- [Job item] Starting at the line that contains "austria has been", print every remaining line of the entries, unchanged, and output nothing more.

- [Extracted entries]
* * * * * * *

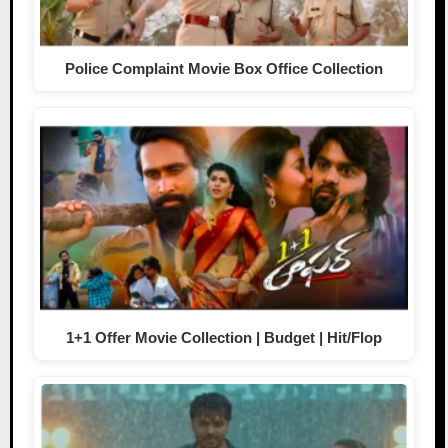
Police Complaint Movie Box Office Collection
1+1 Offer Movie Collection | Budget | Hit/Flop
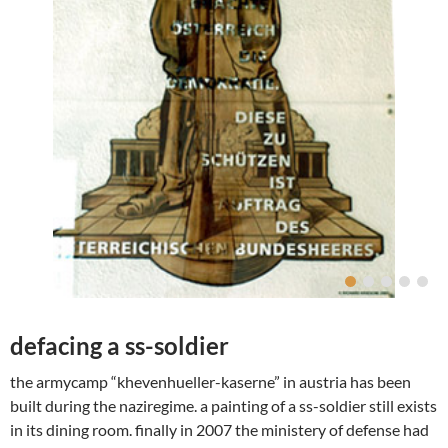
defacing a ss-soldier
the armycamp “khevenhueller-kaserne” in austria has been
built during the naziregime. a painting of a ss-soldier still exists
in its dining room. finally in 2007 the ministery of defense had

* * * * * * *

- [Written solution]
the armycamp “khevenhueller-kaserne” in austria has been
built during the naziregime. a painting of a ss-soldier still exists
in its dining room. finally in 2007 the ministery of defense had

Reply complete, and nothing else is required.